To probe or not to probe is the nephrologists’ quandary. The nub of this quandary is found in the comparative impact of hypertension versus serial episodes of SIH on patient mortality. Specifically, is the timeframe for death from the cardiovascular complications of hypertension shorter or longer than that from repeated episodes of SIH that result from probing for dry weight? Unfortunately, for the reasons cited earlier, we do not have a clear answer from the literature about hypertension in the ESRD patient. If we assume that either the tempo of hypertension damage to the cardiovascular system is too slow to impact the short-lived ESRD patient or that SIH coupled with hypertension will accelerate myocardial fibrosis and dysfunction and enhance the death rate then we must conclude that a partial answer to our quandary is Do Not Probe. If we do not probe then the remaining component of our quandary is how do we treat the hypertension?

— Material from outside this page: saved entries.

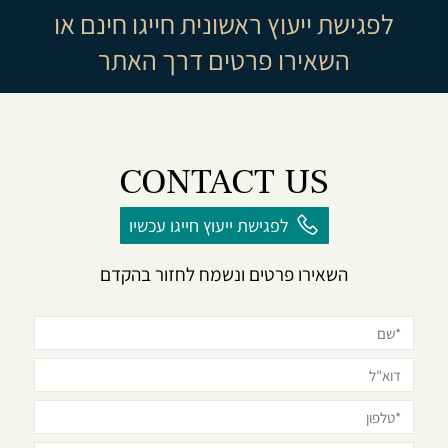
לפגישת ייעוץ ראשונית חייגו חינם או
השאירו פרטים דרך האתר
CONTACT US
לפגישת ייעוץ חייגו עכשיו
השאירו פרטים ונשמח לחזור בהקדם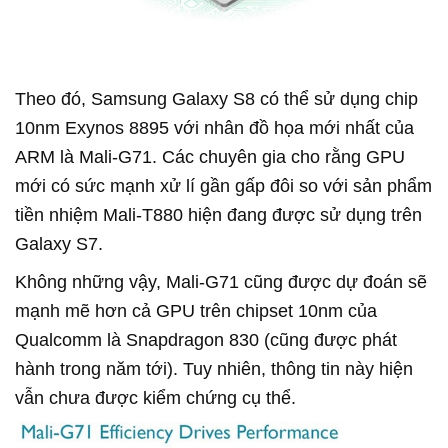
Theo đó, Samsung Galaxy S8 có thể sử dụng chip
10nm Exynos 8895 với nhân đồ họa mới nhất của
ARM là Mali-G71. Các chuyên gia cho rằng GPU
mới có sức mạnh xử lí gần gấp đôi so với sản phẩm
tiền nhiệm Mali-T880 hiện đang được sử dụng trên
Galaxy S7.
Không những vậy, Mali-G71 cũng được dự đoán sẽ
mạnh mẽ hơn cả GPU trên chipset 10nm của
Qualcomm là Snapdragon 830 (cũng được phát
hành trong năm tới). Tuy nhiên, thông tin này hiện
vẫn chưa được kiểm chứng cụ thể.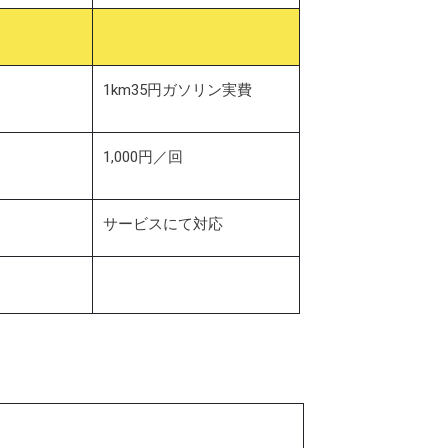
1km35円ガソリン実費
1,000円／回
サービスにて対応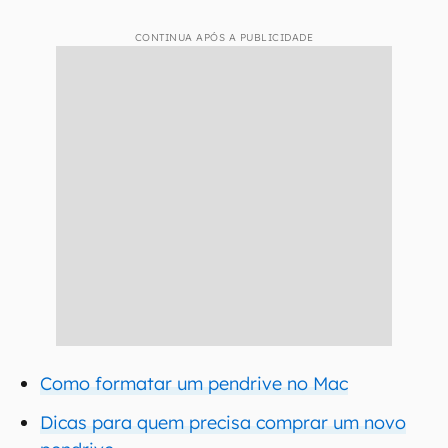
CONTINUA APÓS A PUBLICIDADE
Como formatar um pendrive no Mac
Dicas para quem precisa comprar um novo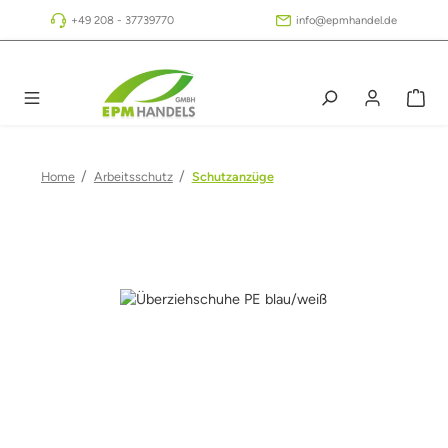
Zum Hauptinhalt springen
+49 208 - 37739770
info@epmhandel.de
/
/
Home
Arbeitsschutz
Schutzanzüge
Bildergalerie überspringen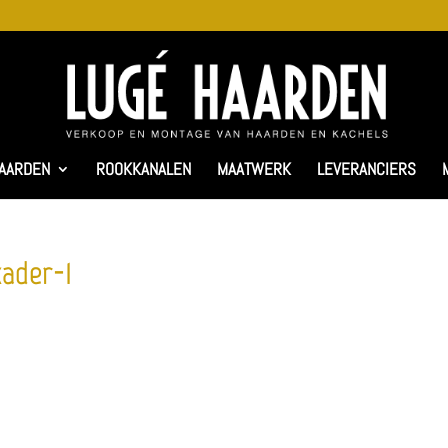
AARDEN
ROOKKANALEN
MAATWERK
LEVERANCIERS
kader-1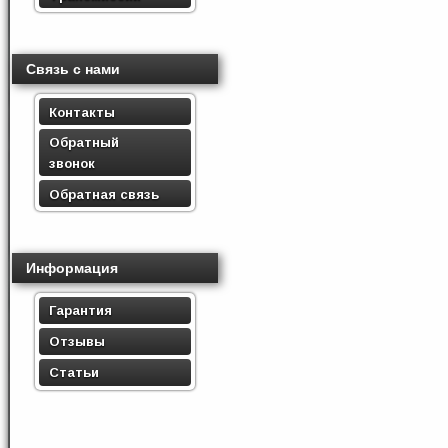
Связь с нами
Контакты
Обратный
звонок
Обратная связь
Информация
Гарантия
Отзывы
Статьи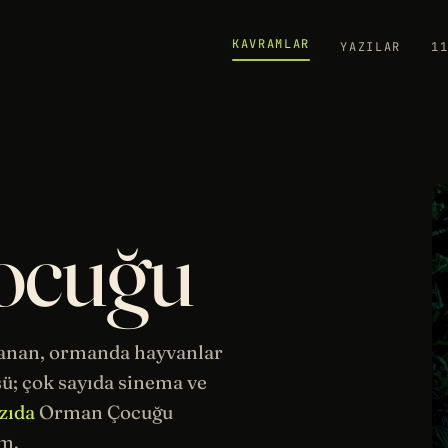
KAVRAMLAR
YAZILAR
1
ocuğu
lanan, ormanda hayvanlar
ü; çok sayıda
sinema
ve
azıda
Orman Çocuğu
m.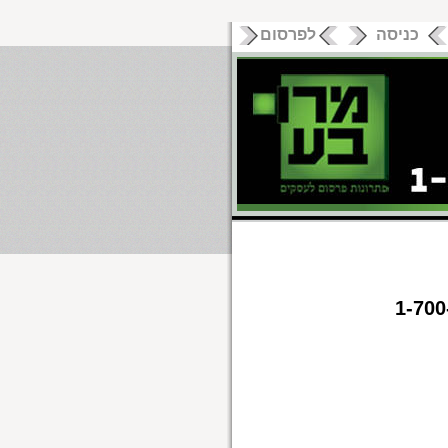
כניסה
לפרסום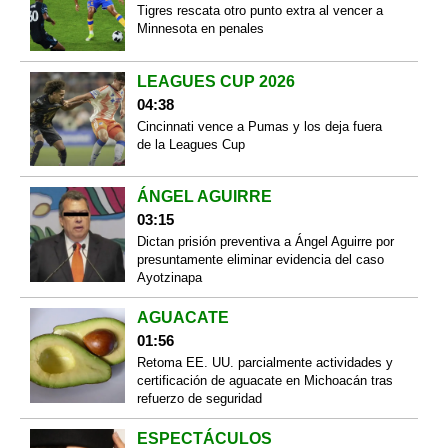
Tigres rescata otro punto extra al vencer a
Minnesota en penales
LEAGUES CUP 2026
04:38
Cincinnati vence a Pumas y los deja fuera
de la Leagues Cup
ÁNGEL AGUIRRE
03:15
Dictan prisión preventiva a Ángel Aguirre por
presuntamente eliminar evidencia del caso
Ayotzinapa
AGUACATE
01:56
Retoma EE. UU. parcialmente actividades y
certificación de aguacate en Michoacán tras
refuerzo de seguridad
ESPECTÁCULOS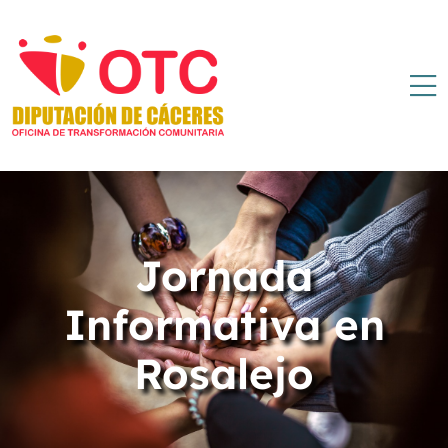
Jornada
Informativa en
Rosalejo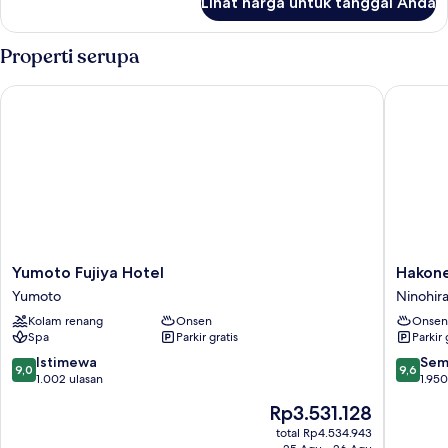
Lihat harga untuk tanggal Anda
untuk
Kamar
Double
Properti serupa
Standar
Yumoto Fujiya Hotel
Hakone 
Yumoto
Hakone
Yumoto Fujiya Hotel
Hakon
Fujiya
Kowaki
Yumoto
Ninohir
Hotel
TEN-
Kolam renang
Onsen
Onsen
Yumoto
YU
Spa
Parkir gratis
Parkir 
Ninohira
9.0
9.6
Istimewa
Sem
9,0
9,6
dari
dari
1.002 ulasan
1.950
10,
10,
Harga
Rp3.531.128
Istimewa,
Sempur
sekarang
1.002
1.950
total Rp4.534.943
Rp3.531.128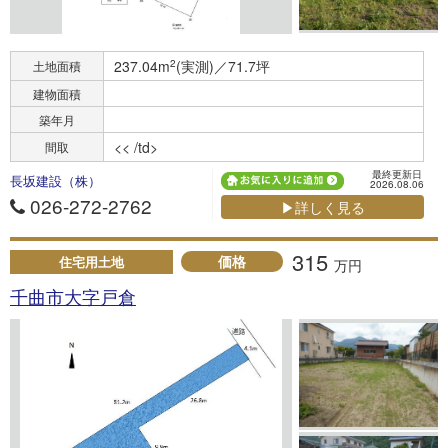
237.04m
2
(実測)／71.7坪
土地面積
建物面積
築年月
<< /td>
間取
最終更新日
長坂建設（株）
2026.08.06
026-272-2762
▶詳しく見る
315
価格
住宅用土地
万円
千曲市大字戸倉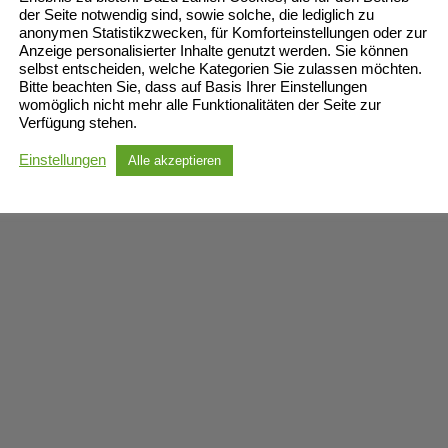
der Seite notwendig sind, sowie solche, die lediglich zu
anonymen Statistikzwecken, für Komforteinstellungen oder zur
Anzeige personalisierter Inhalte genutzt werden. Sie können
selbst entscheiden, welche Kategorien Sie zulassen möchten.
Bitte beachten Sie, dass auf Basis Ihrer Einstellungen
womöglich nicht mehr alle Funktionalitäten der Seite zur
Verfügung stehen.
Einstellungen
Alle akzeptieren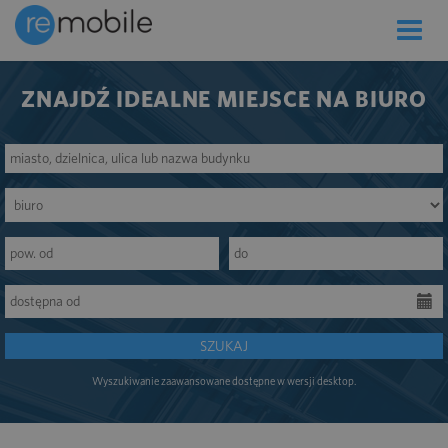
Toggle
naviga
ZNAJDŹ IDEALNE MIEJSCE NA BIURO
SZUKAJ
Wyszukiwanie zaawansowane dostępne w wersji desktop.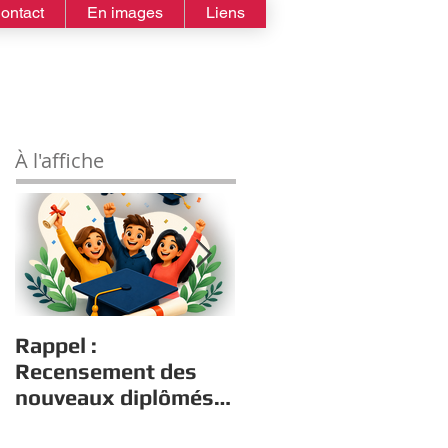
ontact
En images
Liens
À l'affiche
Rappel :
Estivales : Atelier
Recensement des
robotique le
nouveaux diplômés
13/08/2026
2026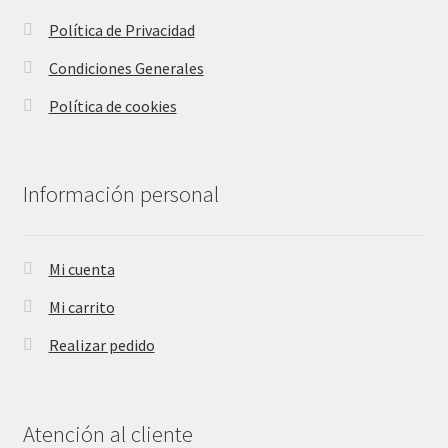
Política de Privacidad
Condiciones Generales
Política de cookies
Información personal
Mi cuenta
Mi carrito
Realizar pedido
Atención al cliente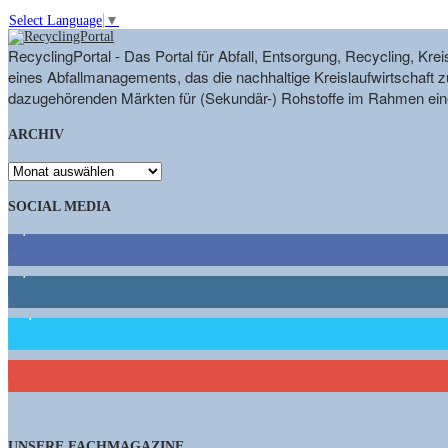
Select Language
▼
RecyclingPortal - Das Portal für Abfall, Entsorgung, Recycling, K
eines Abfallmanagements, das die nachhaltige Kreislaufwirtschaft zu
dazugehörenden Märkten für (Sekundär-) Rohstoffe im Rahmen eine
ARCHIV
ARCHIV
SOCIAL MEDIA
9,863
Fans
1,662
Follower
15,658
Follower
460
Abonnenten
UNSERE FACHMAGAZINE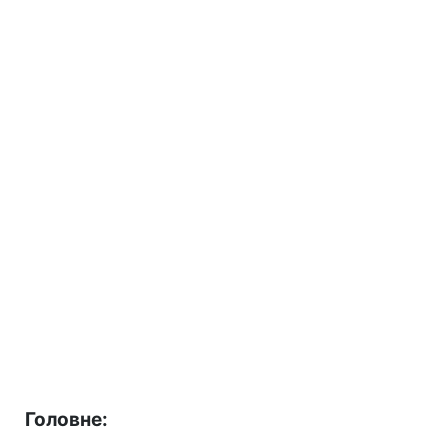
Головне: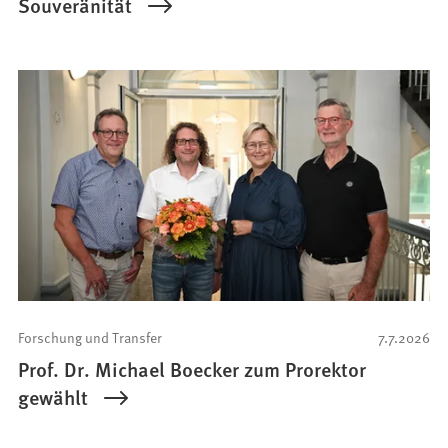
Souveränität
Forschung und Transfer
7.7.2026
Prof. Dr. Michael Boecker zum Prorektor
gewählt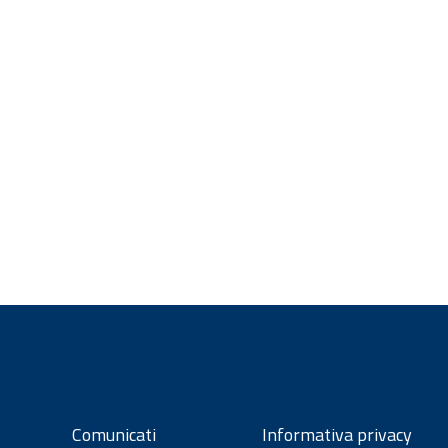
Comunicati
Informativa privacy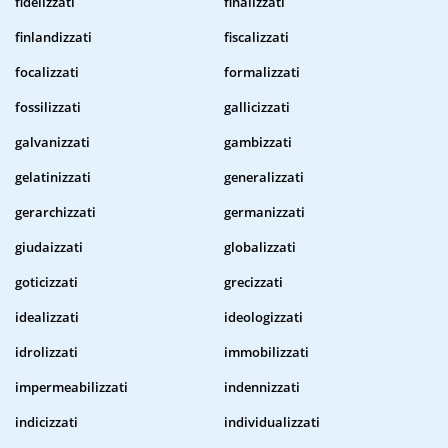
fidelizzati
finalizzati
finlandizzati
fiscalizzati
focalizzati
formalizzati
fossilizzati
gallicizzati
galvanizzati
gambizzati
gelatinizzati
generalizzati
gerarchizzati
germanizzati
giudaizzati
globalizzati
goticizzati
grecizzati
idealizzati
ideologizzati
idrolizzati
immobilizzati
impermeabilizzati
indennizzati
indicizzati
individualizzati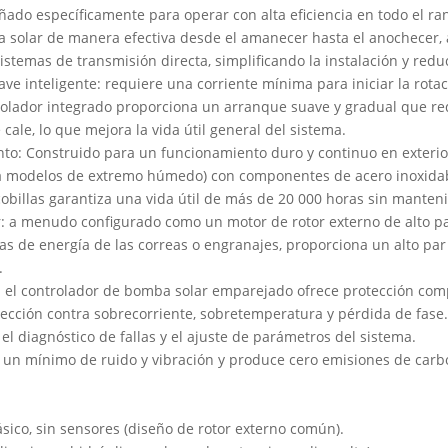
ado específicamente para operar con alta eficiencia en todo el ran
rgía solar de manera efectiva desde el amanecer hasta el anochecer,
temas de transmisión directa, simplificando la instalación y redu
e inteligente: requiere una corriente mínima para iniciar la rot
rolador integrado proporciona un arranque suave y gradual que re
cale, lo que mejora la vida útil general del sistema.
to: Construido para un funcionamiento duro y continuo en exteri
ra modelos de extremo húmedo) con componentes de acero inoxidable
scobillas garantiza una vida útil de más de 20 000 horas sin manten
: a menudo configurado como un motor de rotor externo de alto pa
as de energía de las correas o engranajes, proporciona un alto pa
.
s: el controlador de bomba solar emparejado ofrece protección com
otección contra sobrecorriente, sobretemperatura y pérdida de fase
l diagnóstico de fallas y el ajuste de parámetros del sistema.
a un mínimo de ruido y vibración y produce cero emisiones de carb
ásico, sin sensores (diseño de rotor externo común).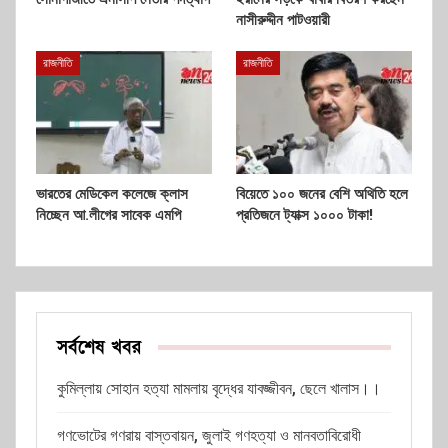
নাসীরুদ্দীন পাটওয়ারী
রাজনীতি
রাজনীতি
ভারতের মেডিকেল কলেজে ক্লাস
বিয়েতে ১০০ জনের বেশি অথিতি হলে
নিচ্ছেন আ.লীগের সাবেক এমপি
প্রতিজনে ট্যাক্স ১০০০ টাকা!
সর্বশেষ খবর
কুমিল্লায় সোহান হত্যা মামলায় বৃদ্ধের যাবজ্জীবন, ছেলে খালাস।।
গণভোটের গণরায় বাস্তবায়ন, জুলাই গণহত্যা ও মানবতাবিরোধী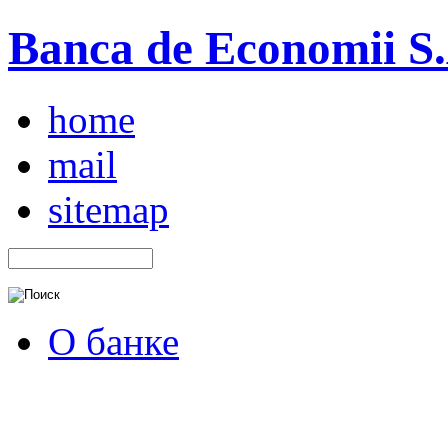
Banca de Economii S.A
home
mail
sitemap
О банке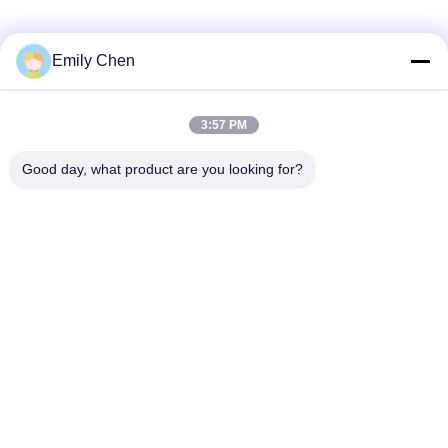
সোশ্যাল মিডিয়া
Emily Chen
3:57 PM
দ্রুত যোগাযোগ
Good day, what product are you looking for?
টেলিফোন
86--18964553551
ই-মেইল
info01@greenarkworld.com
ঠিকানা
নং 253, জুয়ানচুন রোড, সানজাও ইন্ডাস্ট্রিয়াল পার্ক, পুডং নিউ এরিয়া, সাংহাই, চীন
201314
গোপনীয়তা নীতি
|
সাইট ম্যাপ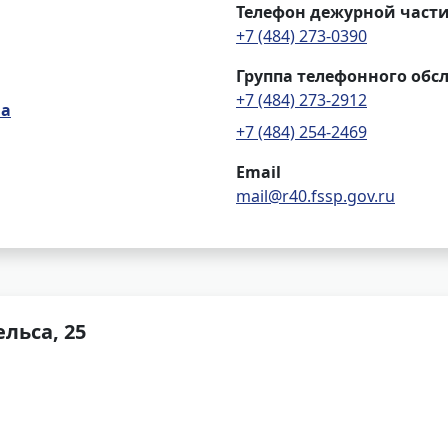
Телефон дежурной част
+7 (484) 273-0390
Группа телефонного обс
+7 (484) 273-2912
на
+7 (484) 254-2469
Email
mail@r40.fssp.gov.ru
льса, 25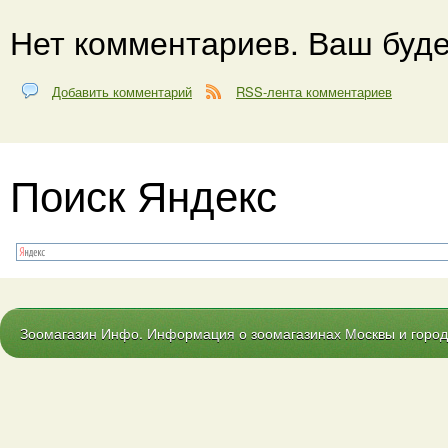
Нет комментариев. Ваш буде
Добавить комментарий
RSS-лента комментариев
Поиск Яндекс
Зоомагазин Инфо. Информация о зоомагазинах Москвы и городо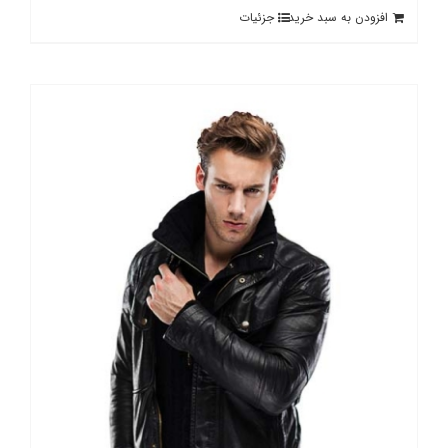
افزودن به سبد خرید
جزئیات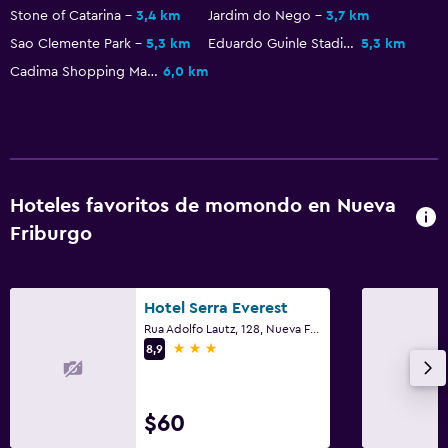
Stone of Catarina
3,4 km
Jardim do Nego
3,7 km
Sao Clemente Park
5,3 km
Eduardo Guinle Stadium
5,3 km
Cadima Shopping Mall
6,0 km
Hoteles favoritos de momondo en Nueva
Friburgo
Hotel Serra Everest
Rua Adolfo Lautz, 128, Nueva Friburgo
3 estrellas
8,9
$60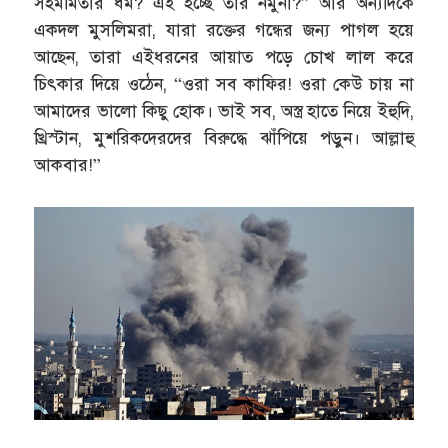
সহমর্মিতার ধর্ম? এই হচ্ছে তার নমুনা?” আর অন্যদিকে
একদল মুসলিমরা, যারা রক্তের গন্ধের জন্য পাগল হয়ে
আছেন, তারা এইধরনের আয়াত পড়ে চোখ লাল করে
চিৎকার দিয়ে ওঠেন, “ওরা সব কাফির! ওরা কেউ চায় না
আমাদের ভালো কিছু হোক। ভাই সব, অস্ত্র হাতে নিয়ে ইহুদি,
খ্রিস্টান, মুশরিকদেরদের বিরুদ্ধে ঝাঁপিয়ে পড়ুন। আল্লাহু
আকবার!”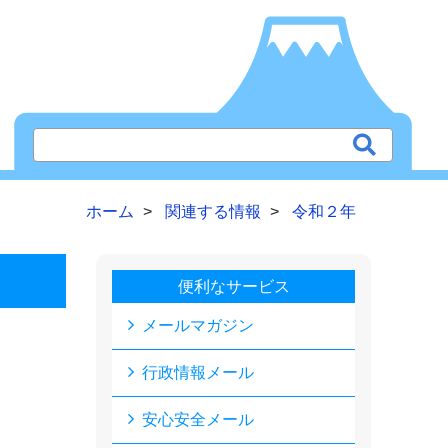
ホーム
関連する情報
令和２年
便利なサービス
メールマガジン
行政情報メール
安心安全メール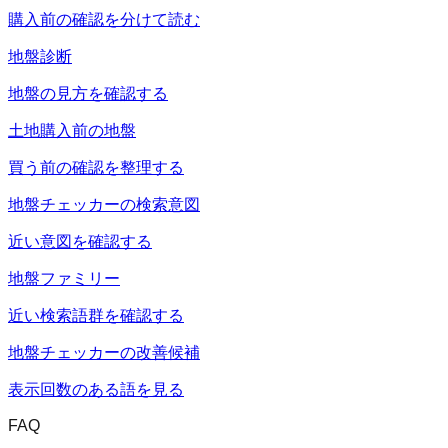
購入前の確認を分けて読む
地盤診断
地盤の見方を確認する
土地購入前の地盤
買う前の確認を整理する
地盤チェッカーの検索意図
近い意図を確認する
地盤ファミリー
近い検索語群を確認する
地盤チェッカーの改善候補
表示回数のある語を見る
FAQ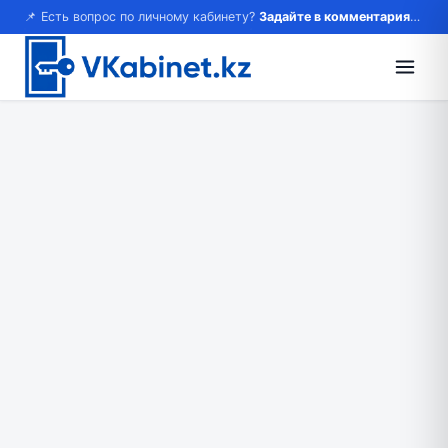
📌 Есть вопрос по личному кабинету?
Задайте в комментариях — ответим!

There is variable expression of “garden variety” SIH not only within the ESRD population but within a given individual over time. Further, there is a variable correlation between death and the presence of hypertension depending on age, race, and the presence of diabetes as noted by Myers in a sophisticated analysis of 16,283 ESRD patients 43. The likely patient-specific implications for hypertension in ESRD where we do not probe make it clear that there is the need for a case by case, dialysis by dialysis, physician judgment regarding whether to use antihypertensive agents. This judgment would require utilizing conventional clinical wisdom regarding the history of the patient with regard to vascular stability during dialysis, the magnitude of the interdialytic weight gain, age, race, comorbid status, body mass, and the proposed duration of the dialysis with its tempo of ultrafiltration. The key variable here should be the length of the dialysis planned for that day. I recognize that this flexibility may disrupt the routine conduct of serial dialysis shifts. That should not lead to the inherent mortality associated with a “one size fits all” judgment. This flexibility should encompass the possibility of adding an additional dialysis during the week, that is, four times weekly dialysis. Only then should a judgment be rendered as to the need for antihypertensive agents. Once again the ability to reimburse for this flexibility is in question but the need is there.

Finally, as a wish for evolution in dialysis technology, it is my hope and expectation that equipment to permit safe, user-friendly, and affordable overnight hemodialysis or hemofiltration will be available in the near future. Providing the needed flexibility in dialysis prescription will enhance biochemical normality and provide an upgrade in both the quality and quantity of life for patients with ESRD.